France : Un amour à jamais irremplaçable

Les émeutes qui ont éclaté en France après le meurtre du jeune Nahel par un policier éludent les questions soulevées par cette affaire : celles des violences policières et de l’impasse sociale dans laquelle sont maintenues les populations des quartiers populaires.

Photos : Gilles Kayser

Des infractions au code de la route qui coûtent cher : en 18 mois, 16 jeunes ont été abattus en France par des policiers pour un refus d’obtempérer. Bien souvent, leur seul tort a été d’habiter un quartier populaire et d’avoir la mauvaise couleur de peau. La mort de Nahel, 17 ans, jeune Français d’origine maghrébine, tué à Nanterre le 27 juin, a choqué et ému une grande partie du pays. L’auteur du tir a été mis en examen pour homicide volontaire et incarcéré. Mais dans les heures qui ont suivi les faits, la machine à salir et à haine s’est mise en branle, alimentée en premier lieu par l’empire médiatique d’extrême droite du milliardaire Vincent Bolloré.

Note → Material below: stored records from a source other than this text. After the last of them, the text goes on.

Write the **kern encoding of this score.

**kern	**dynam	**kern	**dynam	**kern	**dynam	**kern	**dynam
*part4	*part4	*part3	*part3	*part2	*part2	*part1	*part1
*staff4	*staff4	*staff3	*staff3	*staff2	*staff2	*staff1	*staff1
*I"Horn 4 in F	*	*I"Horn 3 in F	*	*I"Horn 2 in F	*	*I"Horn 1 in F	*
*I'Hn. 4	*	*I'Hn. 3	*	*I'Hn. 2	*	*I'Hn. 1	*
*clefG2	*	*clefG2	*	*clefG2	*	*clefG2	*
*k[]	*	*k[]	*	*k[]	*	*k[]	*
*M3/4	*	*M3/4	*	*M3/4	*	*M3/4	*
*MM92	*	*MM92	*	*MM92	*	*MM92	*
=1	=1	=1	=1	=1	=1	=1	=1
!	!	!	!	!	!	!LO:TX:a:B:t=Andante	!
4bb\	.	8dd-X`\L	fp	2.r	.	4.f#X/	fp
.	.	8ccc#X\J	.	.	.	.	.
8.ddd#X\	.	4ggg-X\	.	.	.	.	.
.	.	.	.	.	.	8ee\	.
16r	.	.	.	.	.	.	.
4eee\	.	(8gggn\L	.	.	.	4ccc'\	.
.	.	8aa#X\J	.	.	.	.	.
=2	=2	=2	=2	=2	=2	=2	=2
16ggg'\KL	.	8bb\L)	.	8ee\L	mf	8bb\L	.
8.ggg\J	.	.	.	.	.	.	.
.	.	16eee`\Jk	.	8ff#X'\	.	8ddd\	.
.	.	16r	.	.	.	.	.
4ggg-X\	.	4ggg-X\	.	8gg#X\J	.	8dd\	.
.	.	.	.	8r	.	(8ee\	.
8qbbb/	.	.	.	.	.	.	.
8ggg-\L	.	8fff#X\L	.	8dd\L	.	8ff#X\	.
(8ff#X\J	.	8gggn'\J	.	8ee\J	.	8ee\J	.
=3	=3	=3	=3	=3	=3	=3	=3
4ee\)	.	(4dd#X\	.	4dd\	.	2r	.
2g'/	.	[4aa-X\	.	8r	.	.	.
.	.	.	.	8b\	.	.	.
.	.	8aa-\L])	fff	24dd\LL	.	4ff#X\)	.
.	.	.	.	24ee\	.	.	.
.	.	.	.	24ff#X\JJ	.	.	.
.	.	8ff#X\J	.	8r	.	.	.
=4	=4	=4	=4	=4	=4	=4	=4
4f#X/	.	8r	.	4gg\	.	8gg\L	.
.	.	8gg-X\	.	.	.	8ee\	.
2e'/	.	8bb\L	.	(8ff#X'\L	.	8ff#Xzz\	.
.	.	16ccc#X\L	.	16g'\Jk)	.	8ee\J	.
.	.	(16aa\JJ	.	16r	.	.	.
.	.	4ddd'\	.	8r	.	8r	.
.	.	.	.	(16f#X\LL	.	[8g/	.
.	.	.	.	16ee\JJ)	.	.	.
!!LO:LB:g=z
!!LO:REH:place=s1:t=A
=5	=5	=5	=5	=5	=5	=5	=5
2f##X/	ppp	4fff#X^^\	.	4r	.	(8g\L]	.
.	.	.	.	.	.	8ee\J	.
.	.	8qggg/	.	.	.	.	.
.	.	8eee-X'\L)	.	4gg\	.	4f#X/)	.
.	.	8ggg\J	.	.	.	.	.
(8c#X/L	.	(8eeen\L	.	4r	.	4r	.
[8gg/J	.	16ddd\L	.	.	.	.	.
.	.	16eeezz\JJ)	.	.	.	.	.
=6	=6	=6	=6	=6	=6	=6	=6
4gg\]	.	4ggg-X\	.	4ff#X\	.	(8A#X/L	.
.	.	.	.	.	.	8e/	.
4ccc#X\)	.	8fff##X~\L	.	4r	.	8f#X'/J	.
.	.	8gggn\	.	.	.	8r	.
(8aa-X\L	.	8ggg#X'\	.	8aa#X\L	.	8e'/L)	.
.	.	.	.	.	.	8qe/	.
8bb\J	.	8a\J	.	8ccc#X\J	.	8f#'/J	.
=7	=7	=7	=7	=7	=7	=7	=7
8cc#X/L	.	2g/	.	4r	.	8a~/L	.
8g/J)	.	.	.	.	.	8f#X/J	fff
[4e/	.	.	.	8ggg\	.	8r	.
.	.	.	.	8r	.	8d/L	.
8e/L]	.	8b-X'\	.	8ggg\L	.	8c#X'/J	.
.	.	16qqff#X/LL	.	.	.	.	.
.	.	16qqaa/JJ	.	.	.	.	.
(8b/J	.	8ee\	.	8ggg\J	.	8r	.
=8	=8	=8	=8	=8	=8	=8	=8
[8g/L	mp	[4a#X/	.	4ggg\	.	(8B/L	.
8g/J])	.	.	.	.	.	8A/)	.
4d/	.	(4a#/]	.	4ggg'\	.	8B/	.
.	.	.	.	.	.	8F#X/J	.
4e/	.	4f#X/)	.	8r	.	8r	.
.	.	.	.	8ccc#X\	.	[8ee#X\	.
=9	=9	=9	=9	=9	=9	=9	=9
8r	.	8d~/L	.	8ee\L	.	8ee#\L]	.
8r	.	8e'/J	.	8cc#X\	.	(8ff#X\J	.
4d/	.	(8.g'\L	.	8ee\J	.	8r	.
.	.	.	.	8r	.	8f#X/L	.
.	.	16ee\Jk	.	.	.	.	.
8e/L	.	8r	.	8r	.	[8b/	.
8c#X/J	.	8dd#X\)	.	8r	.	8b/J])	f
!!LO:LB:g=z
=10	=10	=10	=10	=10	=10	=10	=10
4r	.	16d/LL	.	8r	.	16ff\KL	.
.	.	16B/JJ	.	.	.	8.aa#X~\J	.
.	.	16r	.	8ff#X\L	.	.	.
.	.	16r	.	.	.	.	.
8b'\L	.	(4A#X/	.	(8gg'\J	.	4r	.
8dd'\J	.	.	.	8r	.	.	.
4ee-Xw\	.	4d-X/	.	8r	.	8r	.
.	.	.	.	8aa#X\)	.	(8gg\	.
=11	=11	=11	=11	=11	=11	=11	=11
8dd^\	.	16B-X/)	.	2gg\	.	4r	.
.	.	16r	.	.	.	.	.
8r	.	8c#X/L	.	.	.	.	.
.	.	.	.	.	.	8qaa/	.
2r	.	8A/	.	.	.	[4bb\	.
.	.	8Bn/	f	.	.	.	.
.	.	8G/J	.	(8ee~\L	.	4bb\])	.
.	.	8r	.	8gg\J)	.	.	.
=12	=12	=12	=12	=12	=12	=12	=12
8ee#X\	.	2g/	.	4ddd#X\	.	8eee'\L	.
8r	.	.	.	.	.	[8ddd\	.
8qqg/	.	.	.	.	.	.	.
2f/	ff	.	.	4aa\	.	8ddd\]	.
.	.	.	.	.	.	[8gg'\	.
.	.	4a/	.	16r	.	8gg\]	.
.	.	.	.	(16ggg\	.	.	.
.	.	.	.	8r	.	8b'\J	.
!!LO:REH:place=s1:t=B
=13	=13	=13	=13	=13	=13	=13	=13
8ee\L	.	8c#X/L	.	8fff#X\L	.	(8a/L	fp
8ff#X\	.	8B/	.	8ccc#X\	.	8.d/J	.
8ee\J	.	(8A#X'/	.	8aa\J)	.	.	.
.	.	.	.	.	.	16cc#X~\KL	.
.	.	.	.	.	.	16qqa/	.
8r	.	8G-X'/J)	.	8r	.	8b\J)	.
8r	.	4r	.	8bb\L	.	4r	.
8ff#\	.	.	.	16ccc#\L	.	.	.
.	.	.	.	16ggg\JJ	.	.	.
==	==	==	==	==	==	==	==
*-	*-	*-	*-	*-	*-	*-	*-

Il s’agissait en somme d’inverser la charge, de faire porter à Nahel la responsabilité de sa propre mort en lui inventant par exemple un casier judiciaire chargé qu’il n’avait pas. Ce décès de trop a provoqué des émeutes aussi prévisibles qu’inéluctables dans tout l’Hexagone, dans les grandes agglomérations mais aussi dans de petites villes, où des dizaines de milliers de jeunes ont incendié, affronté les forces de l’ordre, pillé des magasins pendant cinq nuits et parfois en plein jour. Ce déchaînement a d’abord été autodestructeur, car il a en priorité ciblé les infrastructures déjà fragilisées des quartiers : écoles, médiathèques, centres sociaux, commerces. Un immense gâchis alimenté par la frustration et par la colère, qui est toujours l’expression d’une souffrance. Cela ne rend pas justice à Nahel, mais « c’est la seule façon de nous faire entendre », répètent des jeunes interrogé-es dans les médias français.

Ces événements ont été récupérés par la droite, l’extrême droite et les syndicats policiers pour stigmatiser les populations des cités et nourrir leur fantasme complotiste et raciste du « grand remplacement » migratoire. Ainsi a-t-on vu UNSA et Alliance, les deux principaux syndicats policiers, déclarer la « guerre » aux « nuisibles » dans un communiqué qui menace le pouvoir exécutif de représailles s’ils n’obtiennent pas carte blanche pour réprimer les émeutes à leur guise. Tétanisé face à un appareil policier dont il a fait un instrument important de sa gouvernance, le pouvoir n’a rien trouvé à redire à ce chantage. Le président de LR, Éric Ciotti, multiplie quant à lui les outrances pour tenter de doubler sur leur droite Zemmour et Le Pen, réclamant notamment la déchéance de nationalité pour les émeutiers-ères possédant la double nationalité.

Dans les heures qui ont suivi les faits, la machine à salir et à haine s’est mise en branle, alimentée en premier lieu par l’empire médiatique d’extrême droite du milliardaire Vincent Bolloré.

Repeints en « hordes sauvages » et en « barbares », ces jeunes seraient, à entendre droite, extrême droite et aussi certains macronistes, en dehors de la République. Face à cette rhétorique déjà bien rodée, la gauche a exhumé un discours de Jacques Chirac. En 2005, à l’issue de trois semaines d’émeutes qui avaient secoué le pays suite à la mort de deux ados qui fuyaient la police à Clichy-sous-Bois, l’ancien président avait rappelé que les jeunes des banlieues sont toutes et tous des « enfants de la République ». Dix-huit ans plus tard, le paradigme est inversé et les jeunes des banlieues se trouvent désormais exclu-es de la communauté nationale, placé-es « hors champ républicain » par une partie du champ politique et médiatique. Mais depuis 2005, rien n’a été entrepris pour améliorer la situation : les rapports à la police se sont encore durcis et les populations des cités, vulnérables et précarisées, sont maintenues dans une impasse sociale grandissante.

Les émeutes et leur récupération politique ont fait passer au second plan la mort de Nahel et la légitime émotion qu’elle a suscitée. Il conduisait certes sans permis et avait déjà fait l’objet d’une mesure éducative pour un refus d’obtempérer. Mais on ne peut réduire sa vie à ces seules entorses à la loi. Nahel et tous les jeunes tués dans les mêmes circonstances étaient plus que cela. Ses proches décrivent un ado un peu nounours, aimable et toujours prêt à rendre service, passionné de rugby à XIII. « Il me disait ‘je t’aime’ chaque matin et chaque soir », raconte sa maman Mounia dont c’était l’enfant unique, qu’elle avait élevé seule. Les vitrines brisées seront remplacées. Cet amour ne le sera jamais.